> [Exercises]
a - Which Newsweek writers and editors are named in the article on Newsweek's heaven cover story?
b - How would you sum up the article on Newsweek's heaven cover story in two sentences?
c - Could you extend the article on Newsweek's heaven cover story beyond its final sentence?

** Provided text follows **

Newsweek’s Divine Comedy

Why the Burnhams weren’t freed at Christmas, Jewish missionaries, and other stories from online sources around the world

Christianity Today August 1, 2002

Newsweek explores heaven and hell Why doesn’t Newsweek let its religion reporter write its religion cover stories anymore? Last summer, music writer Lorraine Ali got to write about Christian music. Managing editor Jon Meacham wrote on the Catholic Church’s abuse scandal earlier this year. Ken Woodward got to write his piece on the Qur’an vs. the Bible, but this week (as with the abuse package) he’s again relegated to sidebar status. It’s up to senior editor Lisa Miller to examine “Why We Need Heaven.” “In the ’00s, a decade known so far for its calamities, the question of what heaven is and who gets to go has taken on new urgency,” she writes. “Suicide bombers and terrorists, similar to those who killed seven people at the Hebrew University of Jerusalem last week, often invoke heaven before they act, and, afterward, the survivors invoke heaven to guide them forward.”

A Newsweek poll found that 76% of Americans believe in a heaven, and 71% of them believe it’s a real, physical place. (The magazine’s online poll is currently running at 72% believing in heaven.) Three quarters of respondents say their actions on Earth determine whether they’ll go there.

Much of the article is very good, though one finishes the piece feeling like heaven is probably a nice psychological construct—in the words of a 14-year-old vacation Bible school counselor who’s either not well-trained theologically or not well-quoted, Heaven is “whatever you dream it is.”

There’s the occasionally odd sentence, such as “Heaven was designed in part to bolster constituencies under stress,” but these are fortunately rare.

** End of Provided text **
** Data extracts follows **

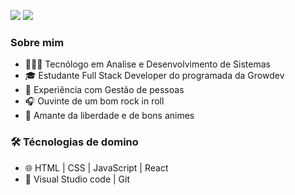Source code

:
  
<p align="">
<a href="https://www.linkedin.com/in/danilo-coelho/"><img src="https://img.shields.io/badge/linkedin-%230077B5.svg?&style=for-the-badge&logo=linkedin&logoColor=white"/></a>
<a href="https://www.instagram.com/danilocoelhorc/"><img src="https://img.shields.io/badge/instagram-%23E4405F.svg?&style=for-the-badge&logo=instagram&logoColor=white"/></a>

<!-- <img align="right" src="https://user-images.githubusercontent.com/101604597/158291461-a8b8b5cc-a8a6-480a-b53a-d23e0ba17fbe.png" width="500"/> -->

<h3> Sobre mim </h3>

- 👨🏽‍💻  Tecnólogo em Analise e Desenvolvimento de Sistemas
- 🎓  Estudante Full Stack Developer do programada da Growdev
- 👥  Experiência com Gestão de pessoas
- 🎧  Ouvinte de um bom rock in roll
- 🎎  Amante da liberdade e de bons animes

<h3>🛠 Técnologias de domino</h3>

- 🌐 HTML | CSS | JavaScript | React 
- 🔧 Visual Studio code | Git


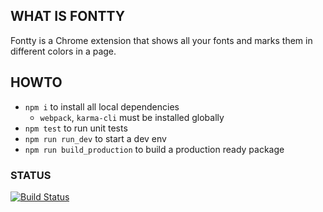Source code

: ## WHAT IS FONTTY

Fontty is a Chrome extension that shows all your fonts and marks them in different colors in a page. 

## HOWTO

* `npm i` to install all local dependencies
  * `webpack`, `karma-cli` must be installed globally
* `npm test` to run unit tests
* `npm run run_dev` to start a dev env
* `npm run build_production` to build a production ready package

### STATUS
[![Build Status](https://travis-ci.org/liuyanghejerry/fontty.svg?branch=1.0)](https://travis-ci.org/liuyanghejerry/fontty)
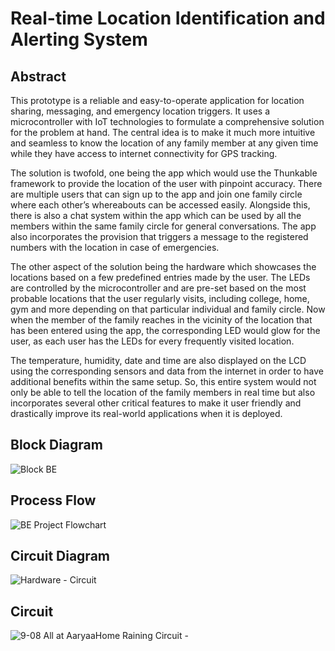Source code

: # Real-time Location Identification and Alerting System

## Abstract
This prototype is a reliable and easy-to-operate application for location sharing, messaging, and emergency location triggers. It uses a microcontroller with IoT technologies to formulate a comprehensive solution for the problem at hand. The central idea is to make it much more intuitive and seamless to know the location of any family member at any given time while they have access to internet connectivity for GPS tracking.

The solution is twofold, one being the app which would use the Thunkable framework to provide the location of the user with pinpoint accuracy. There are multiple users that can sign up to the app and join one family circle where each other’s whereabouts can be accessed easily. Alongside this, there is also a chat system within the app which can be used by all the members within the same family circle for general conversations. The app also incorporates the provision that triggers a message to the registered numbers with the location in case of emergencies.

The other aspect of the solution being the hardware which showcases the locations based on a few predefined entries made by the user. The LEDs are controlled by the microcontroller and are pre-set based on the most probable locations that the user regularly visits, including college, home, gym and more depending on that particular individual and family circle. Now when the member of the family reaches in the vicinity of the location that has been entered using the app, the corresponding LED would glow for the user, as each user has the LEDs for every frequently visited location.

The temperature, humidity, date and time are also displayed on the LCD using the corresponding sensors and data from the internet in order to have additional benefits within the
same setup. So, this entire system would not only be able to tell the location of the family members in real time but also incorporates several other critical features to make it user friendly and drastically improve its real-world applications when it is deployed.

## Block Diagram
![Block BE](https://user-images.githubusercontent.com/61982410/137270801-37e75262-cdb4-466f-a46e-c7ea77a6f927.jpg)

## Process Flow
![BE Project Flowchart](https://user-images.githubusercontent.com/61982410/137270443-c2510075-712f-4b3a-98e1-0d7388027397.jpg)

## Circuit Diagram
![Hardware - Circuit](https://user-images.githubusercontent.com/61982410/137270723-3830acd7-9360-4611-8e0e-22680057443f.png)

## Circuit
![9-08 All at AaryaaHome Raining Circuit -](https://user-images.githubusercontent.com/61982410/137271266-9bc8279c-d5e9-419b-a47e-b5d6a456d7fb.jpg)

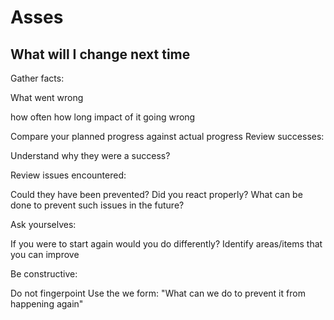 # Asses

## What will I change next time

Gather facts:

What went wrong

how often
how long
impact of it going wrong




Compare your planned progress against actual progress
Review successes:

Understand why they were a success?


Review issues encountered:

Could they have been prevented?
Did you react properly?
What can be done to prevent such issues in the future?


Ask yourselves:

If you were to start again would you do differently?
Identify areas/items that you can improve


Be constructive:

Do not fingerpoint
Use the we form: "What can we do to prevent it from happening again"

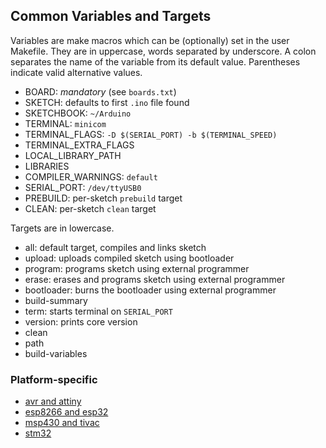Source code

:## Common Variables and Targets

Variables are make macros which can be (optionally) set in the user Makefile. They are in uppercase, words separated by underscore. 
A colon separates the name of the variable from its default value. Parentheses indicate valid alternative values.

- BOARD: _mandatory_ (see `boards.txt`)
- SKETCH: defaults to first `.ino` file found
- SKETCHBOOK: `~/Arduino`
- TERMINAL: `minicom`
- TERMINAL_FLAGS: `-D $(SERIAL_PORT) -b $(TERMINAL_SPEED)`
- TERMINAL_EXTRA_FLAGS
- LOCAL_LIBRARY_PATH
- LIBRARIES
- COMPILER_WARNINGS: `default`
- SERIAL_PORT: `/dev/ttyUSB0`
- PREBUILD: per-sketch `prebuild` target
- CLEAN: per-sketch `clean` target

Targets are in lowercase.

- all: default target, compiles and links sketch
- upload: uploads compiled sketch using bootloader
- program: programs sketch using external programmer
- erase: erases and programs sketch using external programmer
- bootloader: burns the bootloader using external programmer
- build-summary
- term: starts terminal on `SERIAL_PORT`
- version: prints core version
- clean
- path
- build-variables

### Platform-specific
- [avr and attiny](avr.md)
- [esp8266 and esp32](esp.md)
- [msp430 and tivac](msp.md)
- [stm32](stm32.md)

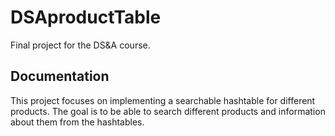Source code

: # DSAproductTable

Final project for the DS&amp;A course.

## Documentation

This project focuses on implementing a searchable hashtable for different products. The goal is to be able to search different products and information about them from the hashtables.
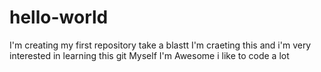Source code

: # hello-world
I'm creating my first repository take a blastt
I'm craeting this and i'm very interested in learning this git
Myself I'm Awesome
i like to code a lot
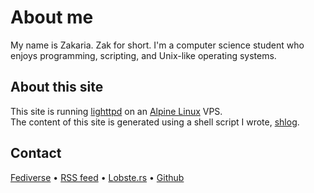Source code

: # About me

My name is Zakaria. Zak for short. I'm a computer science student who enjoys programming, scripting, and Unix-like operating systems. 

## About this site

This site is running [lighttpd](https://www.lighttpd.net/) on an [Alpine Linux](https://alpinelinux.org/) VPS.  
The content of this site is generated using a shell script I wrote, [shlog](https://github.com/e-zk/shlog).

## Contact

[Fediverse](https://qoto.org/@zzz) &bullet; [RSS feed](/rss.xml) &bullet; [Lobste.rs](https://lobste.rs/u/zk) &bullet; [Github](https://github.com/e-zk)
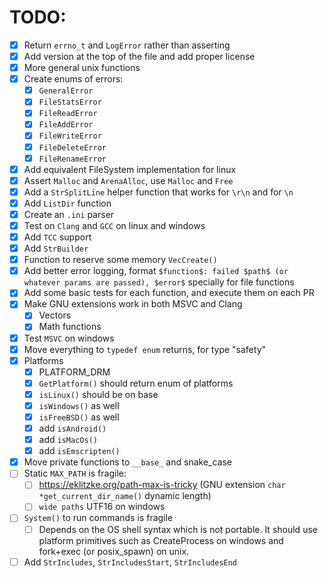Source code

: # TODO:
- [x] Return `errno_t` and `LogError` rather than asserting
- [x] Add version at the top of the file and add proper license
- [x] More general unix functions
- [x] Create enums of errors:
    - [x] `GeneralError`
    - [x] `FileStatsError`
    - [x] `FileReadError`
    - [x] `FileAddError`
    - [x] `FileWriteError`
    - [x] `FileDeleteError`
    - [x] `FileRenameError`
- [x] Add equivalent FileSystem implementation for linux
- [x] Assert `Malloc` and `ArenaAlloc`, use `Malloc` and `Free`
- [x] Add a `StrSplitLine` helper function that works for `\r\n` and for `\n`
- [x] Add `ListDir` function
- [x] Create an `.ini` parser
- [x] Test on `Clang` and `GCC` on linux and windows
- [x] Add `TCC` support
- [x] Add `StrBuilder`
- [x] Function to reserve some memory `VecCreate()`
- [x] Add better error logging, format `$function$: failed $path$ (or whatever params are passed), $error$` specially for file functions
- [x] Add some basic tests for each function, and execute them on each PR
- [x] Make GNU extensions work in both MSVC and Clang
    - [x] Vectors
    - [x] Math functions
- [x] Test `MSVC` on windows
- [x] Move everything to `typedef enum` returns, for type "safety"
- [x] Platforms
    - [x] PLATFORM_DRM
    - [x] `GetPlatform()` should return enum of platforms
    - [x] `isLinux()` should be on base
    - [x] `isWindows()` as well
    - [x] `isFreeBSD()` as well
    - [x] add `isAndroid()`
    - [x] add `isMacOs()`
    - [x] add `isEmscripten()`
- [x] Move private functions to `__base_` and snake_case
- [ ] Static `MAX_PATH` is fragile:
    - [ ] https://eklitzke.org/path-max-is-tricky (GNU extension `char *get_current_dir_name()` dynamic length)
    - [ ] `wide paths` UTF16 on windows
- [ ] `System()` to run commands is fragile
    - [ ] Depends on the OS shell syntax which is not portable. It should use platform primitives such as CreateProcess on windows and fork+exec (or posix_spawn) on unix.
- [ ] Add `StrIncludes`, `StrIncludesStart`, `StrIncludesEnd`
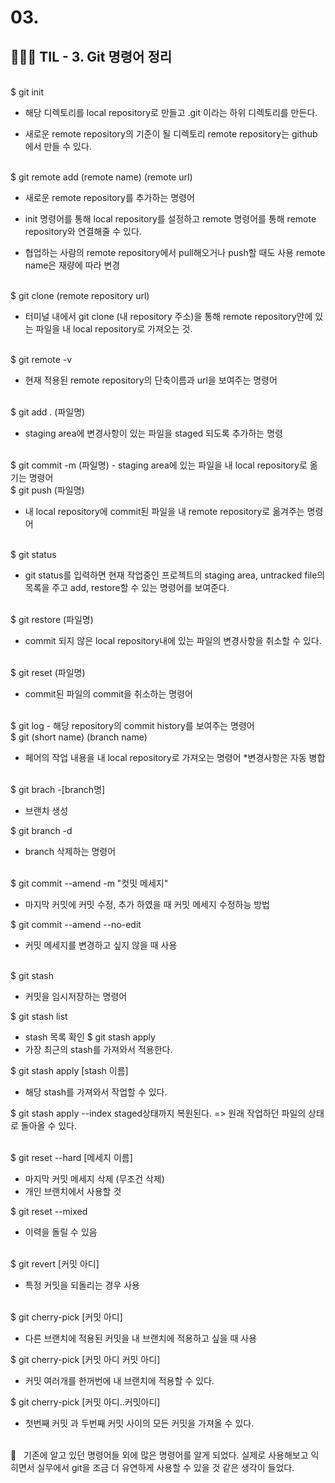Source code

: # 03.

## 👩🏻‍💻 TIL - 3. Git 명령어 정리

<br>
$ git init

- 해당 디렉토리를 local repository로 만들고 .git 이라는 하위 디렉토리를 만든다.

- 새로운 remote repository의 기준이 될 디렉토리
  remote repository는 github에서 만들 수 있다.

<br>
$ git remote add (remote name) (remote url)

- 새로운 remote repository를 추가하는 명령어

- init 명령어를 통해 local repository를 설정하고 remote 명령어를 통해 remote repository와 연결해줄 수 있다.

- 협업하는 사람의 remote repository에서 pull해오거나
  push할 때도 사용
  remote name은 재량에 따라 변경

<br>
$ git clone (remote repository url)

- 터미널 내에서 git clone (내 repository 주소)을 통해 remote repository안에 있는 파일을 내 local repository로 가져오는 것.

<br>
$ git remote -v

- 현재 적용된 remote repository의 단축이름과 url을 보여주는 명령어

<br>
$ git add . (파일명)

- staging area에 변경사항이 있는 파일을 staged 되도록 추가하는 명령

<br>
$ git commit -m (파일명)
- staging area에 있는 파일을 내 local repository로 옮기는 명령어

<br>
$ git push (파일명)

- 내 local repository에 commit된 파일을 내 remote repository로 옮겨주는 명령어

<br>
$ git status

- git status를 입력하면 현재 작업중인 프로젝트의 staging area, untracked file의 목록을 주고 add, restore할 수 있는 명령어를 보여준다.

<br>
$ git restore (파일명)

- commit 되지 않은 local repository내에 있는 파일의 변경사항을 취소할 수 있다.

<br>
$ git reset (파일명)

- commit된 파일의 commit을 취소하는 명령어

<br>
$ git log
- 해당 repository의 commit history를 보여주는 명령어

<br>
$ git (short name) (branch name)

- 페어의 작업 내용을 내 local repository로 가져오는 명령어 \*변경사항은 자동 병합

<br>
$ git brach -[branch명]

- 브랜치 생성

$ git branch -d

- branch 삭제하는 명령어

<br>
$ git commit --amend -m "컷밋 메세지"

- 마지막 커밋에 커밋 수정, 추가 하였을 때 커밋 메세지 수정하능 방법

$ git commit --amend --no-edit

- 커밋 메세지를 변경하고 싶지 않을 때 사용

<br>
$ git stash

- 커밋을 임시저장하는 명령어

$ git stash list

- stash 목록 확인
  $ git stash apply
- 가장 최근의 stash를 가져와서 적용한다.

$ git stash apply [stash 이름]

- 해당 stash를 가져와서 작업할 수 있다.

$ git stash apply --index
staged상태까지 복원된다. => 원래 작업하던 파일의 상태로 돌아올 수 있다.

<br>
$ git reset --hard [메세지 이름]

- 마지막 커밋 메세지 삭제 (무조건 삭제)
- 개인 브랜치에서 사용할 것

$ git reset --mixed

- 이력을 돌릴 수 있음

<br>
$ git revert [커밋 아디]

- 특정 커밋을 되돌리는 경우 사용

<br>
$ git cherry-pick [커밋 아디]

- 다른 브랜치에 적용된 커밋을 내 브랜치에 적용하고 싶을 때 사용

$ git cherry-pick [커밋 아디 커밋 아디]

- 커밋 여러개를 한꺼번에 내 브랜치에 적용할 수 있다.

$ git cherry-pick [커밋 아디..커밋아디]

- 첫번째 커밋 과 두번째 커밋 사이의 모든 커밋을 가져올 수 있다.

<br>
📌 &nbsp; 기존에 알고 있던 명령어들 외에 많은 명령어를 알게 되었다. 
실제로 사용해보고 익히면서 실무에서 git을 조금 더 유연하게 사용할 수 있을 것 같은 생각이 들었다.
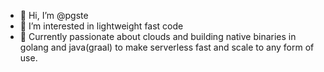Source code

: - 👋 Hi, I’m @pgste
- 👀 I’m interested in lightweight fast code
- 🌱 Currently passionate about clouds and building native binaries in golang and java(graal) to make serverless fast and scale to any form of use.

<!---
pgste/pgste is a ✨ special ✨ repository because its `README.md` (this file) appears on your GitHub profile.
You can click the Preview link to take a look at your changes.
--->
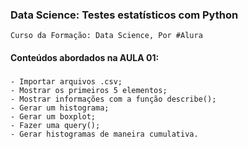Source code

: ### Data Science: Testes estatísticos com Python
    Curso da Formação: Data Science, Por #Alura

#### Conteúdos abordados na AULA 01:

###
    - Importar arquivos .csv;
    - Mostrar os primeiros 5 elementos;
    - Mostrar informações com a função describe();
    - Gerar um histograma;
    - Gerar um boxplot;
    - Fazer uma query();
    - Gerar histogramas de maneira cumulativa.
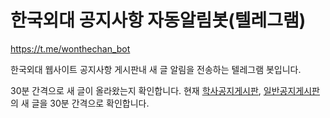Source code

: # 한국외대 공지사항 자동알림봇(텔레그램)
https://t.me/wonthechan_bot

한국외대 웹사이트 공지사항 게시판내 새 글 알림을 전송하는 텔레그램 봇입니다.

30분 간격으로 새 글이 올라왔는지 확인합니다.
현재 [학사공지게시판](http://builder.hufs.ac.kr/user/indexSub.action?codyMenuSeq=37080&siteId=hufs&menuType=T&uId=4&sortChar=AB&linkUrl=04_0202.html&mainFrame=right), [일반공지게시판](http://builder.hufs.ac.kr/user/indexSub.action?codyMenuSeq=37079&siteId=hufs&menuType=T&uId=4&sortChar=AB&linkUrl=04_0202.html&mainFrame=right%27) 의 새 글을 30분 간격으로 확인합니다.
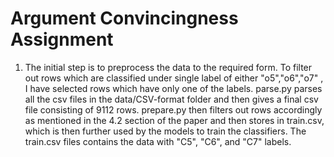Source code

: # Argument Convincingness Assignment

1. The initial step is to preprocess the data to the required form. To filter out rows which are classified under single label of either "o5","o6","o7" , I have selected rows which have only one of the labels. 
parse.py parses all the csv files in the data/CSV-format folder and then gives a final csv file consisting of 9112 rows. 
prepare.py then filters out rows accordingly as mentioned in the 4.2 section of the paper and then stores in train.csv, which is then further used by the models to train the classifiers. The train.csv files contains the data with "C5", "C6", and "C7" labels.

** End of Data extracts **

> [Task-by-task results]
a -
- Lorraine Ali
- Jon Meacham
- Ken Woodward
- Lisa Miller

b - The article notes that Newsweek's cover story "Why We Need Heaven" was written by senior editor Lisa Miller rather than the magazine's religion reporter, with Ken Woodward again relegated to a sidebar, and that a Newsweek poll found 76% of Americans believe in heaven. It calls much of the piece very good but says it leaves heaven seeming like a nice psychological construct and contains the occasional odd sentence.

c -
Evangelicals definitely get their say, and are mainly represented by Anne Graham Lotz (whose new book, Heaven: My Father’s House, is on the CBA bestseller list) and Columbia University historian Randall Balmer. Lotz’s description of heaven is written off as Pollyannaish—”the theological version of comfort food,” Miller calls it. It helps grieving people, but it’s not intellectually respectable. Descriptions like Lotz’s, she says, make “more-progressive Christian theologians go crazy.”

Balmer, meanwhile, points out that mainline Christians don’t preach about heaven—let alone hell—because of the “demise of the conviction that actions have real consequences.” But then that’s tied back to Lotz’s rejection of works righteousness: “The only thing you need to do to get to heaven is accept Jesus Christ as your savior, says Lotz. With that simple act, murderers can get in, she says, and terrorists can, too.” This could have used much more nuance on Newsweek‘s part. It’s not that heaven has such a lax immigration policy that it’ll even let known terrorists in—it’s that the immigration policy is so tight that none of us can get in without being personally accompanied by Jesus.

“The urge for heaven is universal; we need it the way we need love,” Miller writes. But it’s also divisive. “When a religious community feels endangered or at odds with the mainstream culture, a vision of heaven can be like a badge of belonging. ‘This heaven is mine,’ believers say. ‘If you don’t join me, you can’t come.’ And when that feeling of oppression turns to war, heaven can be a flag waved in battle.”

This might have been the theme of Ken Woodward’s article, “Why We Need a Hell, Too,” but he knows better. Hell isn’t just a psychological weapon to use to bolster faith and attack enemies. Ultimately, hell isn’t for other people. It’s potentially for us. “Can we have a heaven without a hell? Not if, according to the three prophetic religions, we all live under divine justice,” he writes.

“If what we do now is to make no difference in the end,” argued the philosopher Ludwig Wittgenstein, “then all the seriousness of life is done away with.” Ultimately, we become what we love. Hell is not a not place, but a community of those who remain outside the circle of Divine Embrace. All are called to enter heaven, but it is hubris to suppose that any one of us is worthy of a free ticket.

Emphasizing hell’s essential feature as separation from God? Noting that none of us deserve heaven? Seriously, Newsweek: get Woodward out of sidebar city and assign him another cover.

Missions & ministry:

  • Bad luck foiled Christmas rescue of Burnhams | Philippine commandos were within minutes of pulling off a Christmas Day rescue of a U.S. couple held hostage by Abu Sayyaf rebels when a woman stepped on a hiding soldier’s head, sending the operation into chaos. (The Philippine Star)
  • Bush authorizes payment of missionaries’ settlement | U.S. Rep. Pete Hoekstra said President Bush’s signing of the supplemental spending bill includes instructions to the U.S. Department of State to pay the family of slain Muskegon missionary Veronica “Roni” Bowers and her infant daughter (The Muskegon [Mich.] Chronicle)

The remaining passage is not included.